El intestino humano está revestido de más de 100 millones de células nerviosas: es prácticamente un cerebro en sí mismo. Y, de hecho, el intestino habla con el cerebro, liberando hormonas en el torrente sanguíneo que, en el transcurso de unos 10 minutos, nos indican el hambre que tenemos o que no deberíamos habernos comido una pizza entera. Pero un nuevo estudio revela que el intestino tiene una conexión mucho más directa con el cerebro a través de un circuito neuronal que le permite transmitir señales en cuestión de segundos. Los hallazgos podrían conducir a nuevos tratamientos para la obesidad, los trastornos alimentarios e incluso la depresión y el autismo, todos los cuales se han relacionado con un mal funcionamiento del intestino.
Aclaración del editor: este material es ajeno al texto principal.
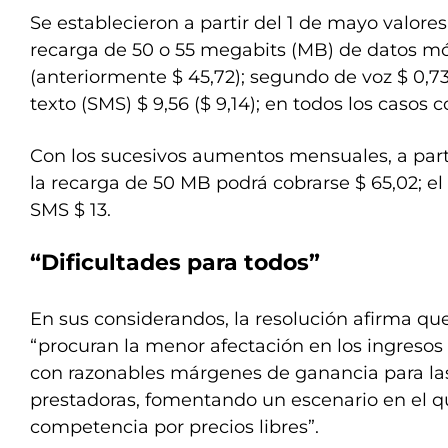
Se establecieron a partir del 1 de mayo valore
recarga de 50 o 55 megabits (MB) de datos móv
(anteriormente $ 45,72); segundo de voz $ 0,73
texto (SMS) $ 9,56 ($ 9,14); en todos los casos 
Con los sucesivos aumentos mensuales, a parti
la recarga de 50 MB podrá cobrarse $ 65,02; el
SMS $ 13.
“Dificultades para todos”
En sus considerandos, la resolución afirma qu
“procuran la menor afectación en los ingresos 
con razonables márgenes de ganancia para l
prestadoras, fomentando un escenario en el q
competencia por precios libres”.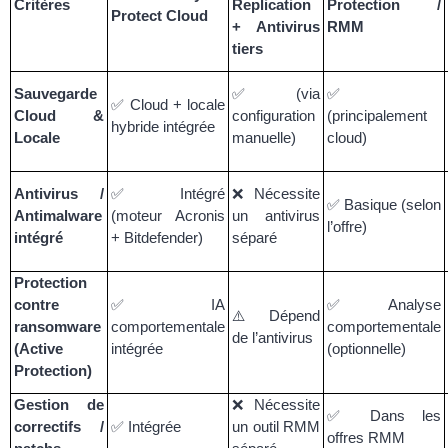
Critères
Replication
Protection /
Protect Cloud
+ Antivirus
RMM
tiers
Sauvegarde
✅
(via
✅
✅
Cloud + locale
Cloud &
configuration
(principalement
hybride intégrée
Locale
manuelle)
cloud)
Antivirus /
✅
Intégré
❌
Nécessite
✅
Basique (selon
Antimalware
(moteur Acronis
un antivirus
l’offre)
intégré
+ Bitdefender)
séparé
Protection
contre
✅
IA
✅
Analyse
⚠️
Dépend
ransomware
comportementale
comportementale
de l’antivirus
(Active
intégrée
(optionnelle)
Protection)
Gestion de
❌
Nécessite
✅
Dans les
correctifs /
✅
Intégrée
un outil RMM
offres RMM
El estudio revela «un nuevo conjunto de vías que utilizan las células del intestino para comunicarse rápidamente con… el tronco cerebral», afirma Daniel Drucker, un científico clínico que estudia los trastornos intestinales en el Instituto de Investigación Lunenfeld-Tanenbaum de Toronto (Canadá), que no participó en el trabajo. Aunque quedan muchos interrogantes antes de que se aclaren las implicaciones clínicas, dice: «Esta es una nueva pieza genial del rompecabezas».
En 2010, el neurocientífico Diego Bohórquez, de la Universidad de Duke, en Durham (Carolina del Norte), hizo un descubrimiento sorprendente mientras miraba a través de su microscopio electrónico. Las células enteroendocrinas, que tapizan el revestimiento del intestino y producen hormonas que estimulan la digestión y suprimen el hambre, tenían protuberancias en forma de pie que se asemejan a las sinapsis que utilizan las neuronas para comunicarse entre sí. Bohórquez sabía que las células enteroendocrinas podían enviar mensajes hormonales al sistema nervioso central, pero también se preguntaba si podían «hablar» con el cerebro mediante señales eléctricas, como hacen las neuronas. De ser así, tendrían que enviar las señales a través del nervio vago, que viaja desde el intestino hasta el tronco cerebral.
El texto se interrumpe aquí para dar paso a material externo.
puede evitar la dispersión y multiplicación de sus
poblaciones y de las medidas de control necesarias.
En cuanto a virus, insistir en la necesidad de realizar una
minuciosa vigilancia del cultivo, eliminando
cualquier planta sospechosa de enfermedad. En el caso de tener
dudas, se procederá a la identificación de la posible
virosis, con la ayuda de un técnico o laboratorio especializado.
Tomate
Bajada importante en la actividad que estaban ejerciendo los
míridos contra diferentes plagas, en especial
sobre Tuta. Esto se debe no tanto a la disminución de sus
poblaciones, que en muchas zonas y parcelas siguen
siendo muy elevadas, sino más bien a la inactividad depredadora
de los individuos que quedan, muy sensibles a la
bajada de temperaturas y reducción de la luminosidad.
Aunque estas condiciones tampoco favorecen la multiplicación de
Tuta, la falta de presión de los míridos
El investigador y sus colegas inyectaron un virus fluorescente de la rabia, que se transmite a través de las sinapsis neuronales, en el colon de los ratones y esperaron a que las células enteroendocrinas y sus parejas se iluminaran. Esas parejas resultaron ser las neuronas vagales, informan hoy los investigadores en Science.
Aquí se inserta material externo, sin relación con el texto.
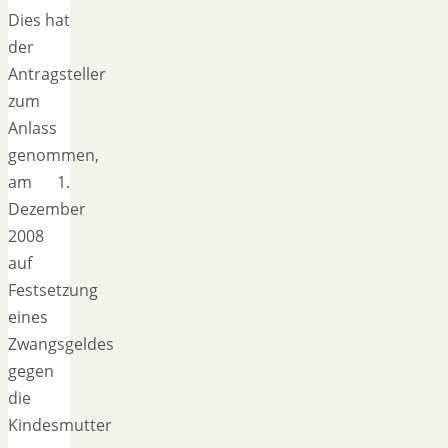
Dies hat
der
Antragsteller
zum
Anlass
genommen,
am 1.
Dezember
2008
auf
Festsetzung
eines
Zwangsgeldes
gegen
die
Kindesmutter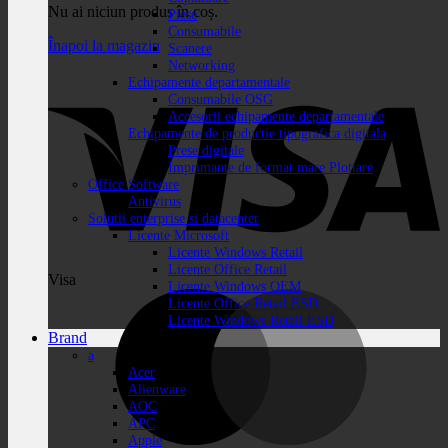
Nu ai niciun produs în coș.
Piese
Consumabile
Înapoi la magazin
Scanere
Networking
Echipamente departamentale
Consumabile OSG
Accesorii echipamente departamentale
Echipamente de productie tipografica digitala
Prese digitale
Imprimante de format mare Plottare
Office Software
Antivirus
Solutii enterprise si datacenter
Licente Microsoft
Licente Windows Retail
Licente Office Retail
Visa
Licente Windows OEM
Licente Office Retail ESD
Licente Windows Retail ESD
Brand
a
Acer
Alienware
AOC
APC
Apple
En una placa de Petri, las células enteroendocrinas alcanzaron a las neuronas vagales y formaron conexiones sinápticas entre sí. Las células incluso emitieron glutamato, un neurotransmisor relacionado con el olfato y el gusto, que las neuronas vagales captaron en 100 milisegundos, más rápido que un parpadeo.
Eso es mucho más rápido de lo que las hormonas pueden viajar desde el intestino hasta el cerebro a través del torrente sanguíneo, afirma Bohórquez. La lentitud de las hormonas puede ser la causa del fracaso de muchos supresores del apetito que se dirigen a ellas, afirma. El siguiente paso es estudiar si esta señalización entre el intestino y el cerebro proporciona a éste información importante sobre los nutrientes y el valor calórico de los alimentos que ingerimos, afirma.
La señalización superrápida entre el intestino y el cerebro tiene algunas ventajas obvias, como la detección de toxinas y venenos, pero puede haber otras ventajas en la detección del contenido de nuestros intestinos en tiempo real, afirma. Sean cuales sean, es muy probable que los beneficios sean antiguos: las células sensoriales del intestino se remontan a uno de los primeros organismos pluricelulares, una criatura plana llamada Trichoplax adhaerens, que surgió hace unos 600 millones de años.
En un estudio independiente, publicado hoy en Cell, se dan más pistas sobre los beneficios que aportan las células sensoriales del intestino en la actualidad. Los investigadores utilizaron láseres para estimular las neuronas sensoriales que inervan el intestino en ratones, lo que produjo sensaciones gratificantes que los roedores se esforzaron por repetir. Los investigadores descubrieron que la estimulación láser también aumentó los niveles de un neurotransmisor llamado dopamina en el cerebro de los roedores.
Combinados, los dos trabajos ayudan a explicar por qué la estimulación del nervio vago con corriente eléctrica puede tratar la depresión severa en las personas, dice Iván de Araujo, neurocientífico de la Escuela de Medicina Icahn del Monte Sinaí de Nueva York, que dirigió el estudio de Cell. Los resultados también podrían explicar por qué, en un nivel básico, comer nos hace sentir bien. «Aunque estas neuronas están fuera del cerebro, encajan perfectamente en la definición de neuronas de recompensa» que impulsan la motivación y aumentan el placer, dice.